An FAA environmental review of the Boca Chica launch site including SpaceX's proposed Super Heavy rocket and tower is still underway and therefore "the company is building the tower at its own risk," an FAA spokesperson told Insider.
The FAA sent a letter to SpaceX in May saying that work to build one of its proposed towers "may complicate the ongoing environmental review process for the Starship/Super Heavy Launch Vehicle Program," Reuters said. The FAA needs to complete its review before SpaceX can obtain a launch license for the Boca Chica site.
"It is possible that changes would have to be made at the launch site, including to the integration towers to mitigate significant impacts," the FAA letter said, per Reuters. The FAA added that it had only learned that the integration tower was being built "based on publicly available video footage."
-Elon Musk (@elonmusk) July 1, 2021
The FAA said SpaceX told it in May that it doesn't think the review is necessary because it plans to use the launch tower "for production, research, and development purposes and not for FAA-licensed or permitted launches," per Reuters' report.
But the FAA said that SpaceX documentation "indicates otherwise," including one document saying that the towers would be used to integrate the Starship/Super Heavy launch vehicle, the report said.

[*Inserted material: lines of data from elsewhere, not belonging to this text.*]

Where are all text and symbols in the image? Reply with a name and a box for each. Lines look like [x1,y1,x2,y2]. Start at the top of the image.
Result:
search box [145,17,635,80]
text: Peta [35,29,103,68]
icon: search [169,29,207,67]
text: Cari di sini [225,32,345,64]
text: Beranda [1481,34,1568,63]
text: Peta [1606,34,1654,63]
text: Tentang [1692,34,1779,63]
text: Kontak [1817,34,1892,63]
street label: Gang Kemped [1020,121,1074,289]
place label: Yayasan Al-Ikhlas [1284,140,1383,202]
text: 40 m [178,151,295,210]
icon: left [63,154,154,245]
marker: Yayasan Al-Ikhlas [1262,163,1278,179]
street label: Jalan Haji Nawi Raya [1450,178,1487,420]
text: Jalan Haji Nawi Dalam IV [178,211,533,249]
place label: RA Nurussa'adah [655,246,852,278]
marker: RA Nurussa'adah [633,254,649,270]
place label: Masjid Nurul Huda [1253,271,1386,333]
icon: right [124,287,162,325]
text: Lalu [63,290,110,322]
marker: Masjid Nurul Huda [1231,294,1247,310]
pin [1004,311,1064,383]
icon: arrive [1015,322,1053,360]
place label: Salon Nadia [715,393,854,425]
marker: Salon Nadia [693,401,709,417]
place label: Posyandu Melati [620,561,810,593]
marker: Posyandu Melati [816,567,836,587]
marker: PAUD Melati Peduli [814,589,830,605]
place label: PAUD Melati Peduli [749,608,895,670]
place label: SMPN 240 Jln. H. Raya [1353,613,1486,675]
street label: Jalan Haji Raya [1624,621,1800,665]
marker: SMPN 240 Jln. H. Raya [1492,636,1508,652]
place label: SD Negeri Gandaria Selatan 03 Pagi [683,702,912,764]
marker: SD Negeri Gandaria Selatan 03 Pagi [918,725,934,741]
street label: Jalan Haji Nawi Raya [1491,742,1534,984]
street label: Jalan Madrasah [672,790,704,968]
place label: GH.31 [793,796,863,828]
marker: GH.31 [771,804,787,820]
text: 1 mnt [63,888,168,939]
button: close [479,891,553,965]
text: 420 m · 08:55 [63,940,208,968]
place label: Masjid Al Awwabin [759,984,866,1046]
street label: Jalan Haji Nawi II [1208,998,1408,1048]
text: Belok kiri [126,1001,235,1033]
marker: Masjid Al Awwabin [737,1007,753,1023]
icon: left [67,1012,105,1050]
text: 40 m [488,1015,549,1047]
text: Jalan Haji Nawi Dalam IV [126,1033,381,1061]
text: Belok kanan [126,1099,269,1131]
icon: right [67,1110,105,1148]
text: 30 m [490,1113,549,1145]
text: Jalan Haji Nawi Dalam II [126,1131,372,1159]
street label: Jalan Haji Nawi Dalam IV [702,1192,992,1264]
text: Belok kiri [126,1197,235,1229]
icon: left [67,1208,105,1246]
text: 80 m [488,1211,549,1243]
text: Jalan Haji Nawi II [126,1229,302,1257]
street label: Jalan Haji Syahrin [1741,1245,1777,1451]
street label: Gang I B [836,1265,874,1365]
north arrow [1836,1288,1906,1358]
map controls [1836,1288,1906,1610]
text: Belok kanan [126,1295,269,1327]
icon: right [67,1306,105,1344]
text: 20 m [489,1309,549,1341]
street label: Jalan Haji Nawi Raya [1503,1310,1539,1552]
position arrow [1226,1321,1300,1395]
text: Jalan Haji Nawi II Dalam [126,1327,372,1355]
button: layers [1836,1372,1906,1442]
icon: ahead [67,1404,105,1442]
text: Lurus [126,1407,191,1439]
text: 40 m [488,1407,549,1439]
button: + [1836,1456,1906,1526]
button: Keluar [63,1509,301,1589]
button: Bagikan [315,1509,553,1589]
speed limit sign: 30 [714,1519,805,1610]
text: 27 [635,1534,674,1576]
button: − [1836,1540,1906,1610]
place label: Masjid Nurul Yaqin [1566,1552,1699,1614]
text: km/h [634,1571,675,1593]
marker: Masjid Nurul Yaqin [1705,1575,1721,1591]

The FAA had completed an environmental review of the Boca Chica site in 2014 but it told SpaceX in the May letter that the "480-foot-tall integration tower is substantially taller than the water tower and lightning towers" it had previously assessed.
SpaceX and the FAA did not immediately respond to Insider's requests for comment.
This is the latest in a series of clashes between SpaceX and the FAA.
As part of the agency's environmental assessments, SpaceX needs to ensure that the Starship-Super Heavy system won't harm nearby wildlife or ecosystems around its Boca Chica launch pad. Without FAA approval and a launch license, SpaceX's first Starship orbit mission could be delayed, a source told CNN in June.